Later this year it will be installed at a US government
laboratory where it will be used to monitor nuclear weapons.
It will also be used to study climate change by allowing scientists to
test warming models with higher accuracy.
"This is equivalent to the four-minute mile of supercomputing,"
said Jack Dongarra, a computer scientist at the University of Tennessee.
"This gives us a window into a whole new way of computing. We can
look at phenomena we have never seen before," said Michael R
Anastasio, a physicist who is director of the Los Alamos National
Laboratory (LANL) in New Mexico where the computer will be based.
The previous fastest supercomputer, IBM's Blue Gene/L, is also at LANL.

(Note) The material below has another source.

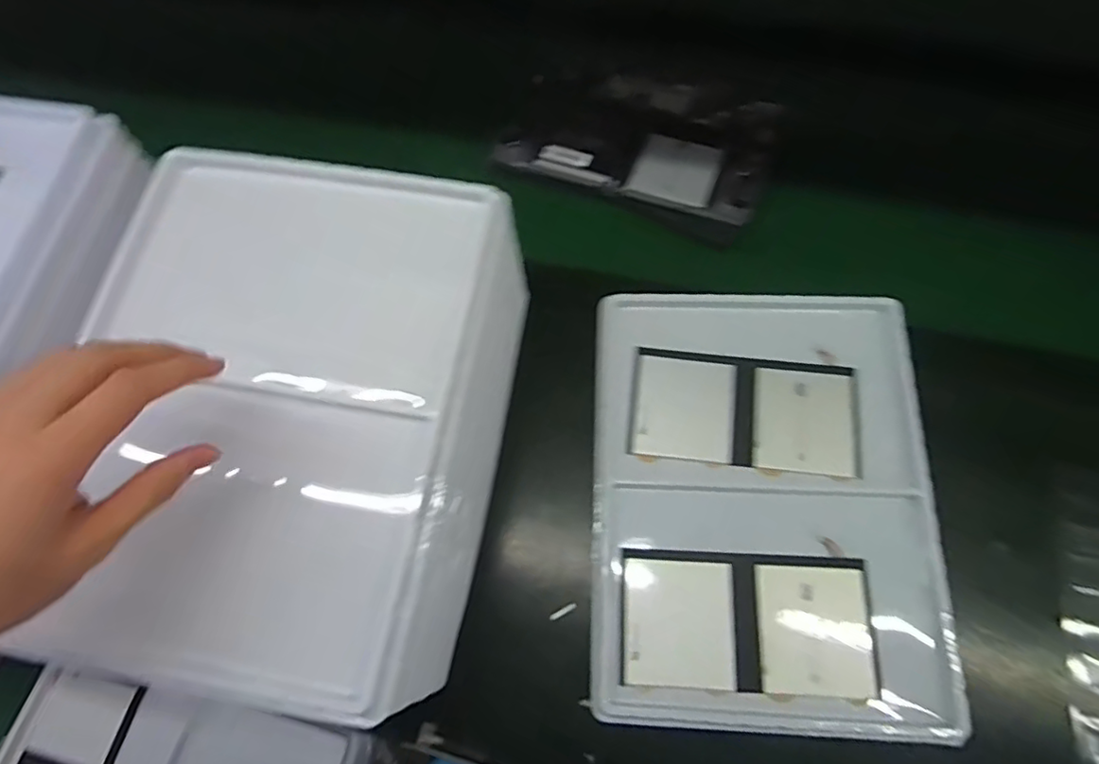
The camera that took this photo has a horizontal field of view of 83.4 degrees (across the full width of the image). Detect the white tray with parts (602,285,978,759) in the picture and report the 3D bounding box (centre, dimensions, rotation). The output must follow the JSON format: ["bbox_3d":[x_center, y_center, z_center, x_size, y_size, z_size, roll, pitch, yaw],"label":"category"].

It was recently upgraded and runs at a speed of 478.2 trillions of
calculations per second.
Despite being more than twice as fast, the Roadrunner uses fewer chips
than Blue Gene.
This is because the new computer is a so-called "hybrid"
design, using both conventional supercomputer processors and the powerful
"Cell" chip which was designed for use in the PlayStation 3.
Roadrunner's record-breaking speed was confirmed during tests in New York
before it is taken apart and moved to the laboratory.
When it is reassembled and ready to use to will be kept in 288
refrigerator-sized cases connected by 57 miles of fibre optic cable.